Social data analysis comprises two main constituent parts: 1) data generated from social networking sites (or through social applications), and 2) sophisticated analysis of that data, in many cases requiring real-time (or near real-time) data analytics, measurements which understand and appropriately weigh factors such as influence, reach, and relevancy, an understanding of the context of the data being analyzed, and the inclusion of time horizon considerations. In short, social data analytics involves the analysis of social media in order to understand and surface insights which is embedded within the data.[2]

Basic definition[edit]

On a Social Data Analysis system or network, users store data sets and create visual representations. The datasets and visualisations/graphs are accessible to other users of the network or website. Users can create new and interesting visualisations/graphs as well as associated commentary from the same data sets. The discussion mechanisms often use frameworks such as a blogs and wikis to drive this social exploration/Collaborative intelligence.

This is a new slant on business intelligence where social exploration of data can lead to serious analysis and important insight that the initiating user did not envisage/explore (for whatever reason).

How to get social data[edit]

With the development of Web 2.0, social networks are more and more popular. More and more scholars are working on social data analyses, hoping to find interesting results from the analyses. Usually, we can retrieve the social data from a variety of social networks, such as Twitter, Facebook, We Feel Fine, Wikipedia etc. Since most of the social networks provide us with the API, it's not difficult for us to retrieve the data. Using API to get data is like sending a request to the website and then the website returns the requested data in form of XML or in form of JSON. Since sometimes the data we request is more private, we may need to pay for the API in order to get the data we want. Social data can also be fetched by adding social login.

Indexing the data in bulk can be harder than accessing simpler APIs. Six_Apart was the first social media company to provide a (free) firehose of content for all the posts in their network (provided over XMPP). Twitter later came along and provided a firehose as did companies like Spinn3r, Datasift, and GNIP.

Methods of analysis[edit]

In most cases, we want to find out the relationships between social data and another event or we want to get interesting results from social data analyses to predict some events. There are some outstanding articles in this field, including Twitter Mood Predicts The Stock Market,[3] Predicting The Present With Google Trends[4] etc. In order to accomplish these goals, we need the appropriate methods to do the analyses. Usually, we use statistic methods, methods of machine learning or methods of data mining to do the analyses.

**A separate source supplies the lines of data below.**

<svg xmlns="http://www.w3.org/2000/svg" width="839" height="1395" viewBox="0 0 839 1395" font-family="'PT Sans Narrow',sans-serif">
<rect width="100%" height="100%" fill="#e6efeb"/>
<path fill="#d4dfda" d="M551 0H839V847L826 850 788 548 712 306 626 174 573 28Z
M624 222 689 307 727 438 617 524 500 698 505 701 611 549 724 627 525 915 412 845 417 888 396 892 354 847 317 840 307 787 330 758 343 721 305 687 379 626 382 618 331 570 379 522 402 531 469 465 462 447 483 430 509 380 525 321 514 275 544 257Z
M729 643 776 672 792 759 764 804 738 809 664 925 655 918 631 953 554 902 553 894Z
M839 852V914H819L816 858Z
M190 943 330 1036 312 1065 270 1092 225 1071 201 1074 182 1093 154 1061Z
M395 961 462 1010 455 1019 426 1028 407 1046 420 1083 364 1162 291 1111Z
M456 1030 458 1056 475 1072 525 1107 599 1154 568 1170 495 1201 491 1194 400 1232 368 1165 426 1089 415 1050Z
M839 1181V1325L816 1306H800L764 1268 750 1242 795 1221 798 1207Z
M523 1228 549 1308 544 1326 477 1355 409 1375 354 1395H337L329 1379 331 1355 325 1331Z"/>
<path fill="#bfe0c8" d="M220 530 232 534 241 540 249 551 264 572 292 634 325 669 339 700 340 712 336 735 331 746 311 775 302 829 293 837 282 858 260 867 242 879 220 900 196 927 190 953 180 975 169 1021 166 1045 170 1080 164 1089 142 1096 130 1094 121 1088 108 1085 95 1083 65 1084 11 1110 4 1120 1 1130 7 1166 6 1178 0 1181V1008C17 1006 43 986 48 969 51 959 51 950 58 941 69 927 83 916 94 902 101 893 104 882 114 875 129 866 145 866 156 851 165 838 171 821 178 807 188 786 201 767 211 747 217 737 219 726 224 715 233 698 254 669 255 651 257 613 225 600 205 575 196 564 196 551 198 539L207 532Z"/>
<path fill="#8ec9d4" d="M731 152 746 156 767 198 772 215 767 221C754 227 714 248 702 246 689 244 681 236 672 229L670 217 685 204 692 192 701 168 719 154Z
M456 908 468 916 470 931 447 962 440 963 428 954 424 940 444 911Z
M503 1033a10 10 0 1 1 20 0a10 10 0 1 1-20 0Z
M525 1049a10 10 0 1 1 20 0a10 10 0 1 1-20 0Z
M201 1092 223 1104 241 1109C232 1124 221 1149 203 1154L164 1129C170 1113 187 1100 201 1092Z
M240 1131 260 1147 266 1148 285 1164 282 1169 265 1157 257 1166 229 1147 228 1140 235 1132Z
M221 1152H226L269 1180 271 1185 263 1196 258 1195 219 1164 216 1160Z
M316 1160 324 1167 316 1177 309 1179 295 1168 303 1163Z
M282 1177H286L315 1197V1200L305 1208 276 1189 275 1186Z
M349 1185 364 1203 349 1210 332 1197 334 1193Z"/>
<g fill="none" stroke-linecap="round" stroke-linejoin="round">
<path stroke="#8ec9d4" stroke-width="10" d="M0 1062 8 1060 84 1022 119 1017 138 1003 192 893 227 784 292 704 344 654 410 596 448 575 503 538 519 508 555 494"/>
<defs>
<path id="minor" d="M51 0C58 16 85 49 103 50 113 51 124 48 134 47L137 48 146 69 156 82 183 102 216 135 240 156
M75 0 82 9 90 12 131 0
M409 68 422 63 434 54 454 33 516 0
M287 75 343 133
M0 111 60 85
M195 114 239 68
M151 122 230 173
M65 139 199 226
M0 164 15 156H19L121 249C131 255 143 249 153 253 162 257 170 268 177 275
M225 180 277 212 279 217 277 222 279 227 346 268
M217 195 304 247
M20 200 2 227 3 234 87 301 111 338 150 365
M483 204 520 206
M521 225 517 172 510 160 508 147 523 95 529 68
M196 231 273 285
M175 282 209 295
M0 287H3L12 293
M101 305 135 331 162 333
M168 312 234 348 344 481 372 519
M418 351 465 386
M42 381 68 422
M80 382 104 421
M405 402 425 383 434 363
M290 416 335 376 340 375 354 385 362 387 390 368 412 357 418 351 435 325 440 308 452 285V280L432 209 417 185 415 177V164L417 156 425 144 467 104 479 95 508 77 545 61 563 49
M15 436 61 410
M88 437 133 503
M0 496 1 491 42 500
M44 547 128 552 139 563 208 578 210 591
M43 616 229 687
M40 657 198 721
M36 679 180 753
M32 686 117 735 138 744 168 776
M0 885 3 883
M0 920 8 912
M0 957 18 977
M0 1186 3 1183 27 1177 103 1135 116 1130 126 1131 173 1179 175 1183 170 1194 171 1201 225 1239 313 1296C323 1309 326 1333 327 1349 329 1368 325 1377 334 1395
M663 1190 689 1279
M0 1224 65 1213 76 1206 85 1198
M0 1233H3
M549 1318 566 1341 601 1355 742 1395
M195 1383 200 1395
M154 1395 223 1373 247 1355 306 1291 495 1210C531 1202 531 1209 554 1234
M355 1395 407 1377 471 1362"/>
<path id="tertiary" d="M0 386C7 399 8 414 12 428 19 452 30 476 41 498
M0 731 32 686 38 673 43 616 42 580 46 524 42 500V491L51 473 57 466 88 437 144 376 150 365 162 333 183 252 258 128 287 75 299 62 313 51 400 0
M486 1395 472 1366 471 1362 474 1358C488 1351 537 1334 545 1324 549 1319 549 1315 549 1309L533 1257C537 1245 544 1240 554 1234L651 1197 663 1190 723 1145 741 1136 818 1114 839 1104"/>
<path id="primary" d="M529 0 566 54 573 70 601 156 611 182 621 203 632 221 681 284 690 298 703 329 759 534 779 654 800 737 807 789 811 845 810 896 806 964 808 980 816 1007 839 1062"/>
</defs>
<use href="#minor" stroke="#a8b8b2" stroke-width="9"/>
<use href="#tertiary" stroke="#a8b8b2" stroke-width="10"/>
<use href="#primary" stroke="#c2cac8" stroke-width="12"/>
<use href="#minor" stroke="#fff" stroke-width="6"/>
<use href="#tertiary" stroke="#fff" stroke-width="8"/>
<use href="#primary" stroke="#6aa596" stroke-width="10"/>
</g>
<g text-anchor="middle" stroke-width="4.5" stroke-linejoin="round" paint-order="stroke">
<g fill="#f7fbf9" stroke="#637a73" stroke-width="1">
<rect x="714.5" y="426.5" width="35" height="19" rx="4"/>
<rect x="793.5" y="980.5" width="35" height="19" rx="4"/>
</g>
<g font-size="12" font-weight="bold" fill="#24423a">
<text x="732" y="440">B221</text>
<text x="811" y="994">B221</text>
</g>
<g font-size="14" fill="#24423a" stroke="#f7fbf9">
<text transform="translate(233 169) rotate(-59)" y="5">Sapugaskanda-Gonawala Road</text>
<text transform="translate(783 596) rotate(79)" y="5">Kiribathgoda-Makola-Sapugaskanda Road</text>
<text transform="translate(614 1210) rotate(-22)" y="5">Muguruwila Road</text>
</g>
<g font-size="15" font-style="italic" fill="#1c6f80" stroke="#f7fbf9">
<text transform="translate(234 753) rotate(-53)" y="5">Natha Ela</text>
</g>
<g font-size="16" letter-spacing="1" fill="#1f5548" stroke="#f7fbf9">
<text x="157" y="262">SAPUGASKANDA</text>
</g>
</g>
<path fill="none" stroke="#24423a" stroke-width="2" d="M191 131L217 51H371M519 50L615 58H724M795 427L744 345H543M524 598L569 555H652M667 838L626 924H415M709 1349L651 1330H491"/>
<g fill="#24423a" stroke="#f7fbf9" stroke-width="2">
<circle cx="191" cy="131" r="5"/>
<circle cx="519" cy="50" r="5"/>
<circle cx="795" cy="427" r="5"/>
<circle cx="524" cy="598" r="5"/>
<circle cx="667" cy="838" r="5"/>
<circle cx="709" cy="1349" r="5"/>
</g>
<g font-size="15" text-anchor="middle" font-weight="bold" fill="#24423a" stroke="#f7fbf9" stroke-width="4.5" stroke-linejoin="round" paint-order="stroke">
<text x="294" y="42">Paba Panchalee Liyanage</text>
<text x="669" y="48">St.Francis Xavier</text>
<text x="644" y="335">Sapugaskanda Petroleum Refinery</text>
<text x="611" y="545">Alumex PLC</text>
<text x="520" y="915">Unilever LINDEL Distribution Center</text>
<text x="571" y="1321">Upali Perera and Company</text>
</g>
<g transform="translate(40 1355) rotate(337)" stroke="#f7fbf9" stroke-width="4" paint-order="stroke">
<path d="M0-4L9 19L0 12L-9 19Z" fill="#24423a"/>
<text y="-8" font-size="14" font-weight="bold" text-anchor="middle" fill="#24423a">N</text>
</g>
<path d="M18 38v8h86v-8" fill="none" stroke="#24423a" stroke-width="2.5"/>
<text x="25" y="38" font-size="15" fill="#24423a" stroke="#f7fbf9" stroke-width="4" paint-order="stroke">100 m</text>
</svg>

Universities all over the world are opening graduate program in Social Data Analysis.

Key concepts[edit]

When talking about social data analytics, there are a number of factors it's important to keep in mind (which we noted earlier):[2]

  • Sophisticated Data Analysis: what distinguishes social data analytics from sentiment analysis is the depth of the analysis. Social data analysis takes into consideration a number of factors (context, content, sentiment) to provide additional insight.
  • Time consideration: windows of opportunity are significantly limited in the field of social networking. What's relevant one day (or even one hour) may not be the next. Being able to quickly execute and analyze the data is an imperative.
  • Influence Analysis: understanding the potential impact of specific individuals can be key in understanding how messages might be resonating. It's not just about quantity, it's also very much about quality.
  • Network Analysis: social data is also interesting in that it migrates, grows (or dies) based on how the data is propagated throughout the network. It's how viral activity starts—and spreads.

See also[edit]


  1. ^ 2005: Baby Names, Visualization, and Social Data Analysis Martin Wattenberg. IEEE Symposium on Information Visualization.
  2. ^ a b IBM Emerging Technology - jStart - On the Horizon - Social data analytics
  3. ^ Bollen, Johan; Mao, Huinan; Zeng, Xiaojun (2011). "Twitter mood predicts the stock market". Journal of Computational Science. 2 (1): 1–8. 
  4. ^ Choi, Hyunyoung; Varian, Hal (2012). "Predicting the present with google trends". Economic Record. 88 (s1): 2–9.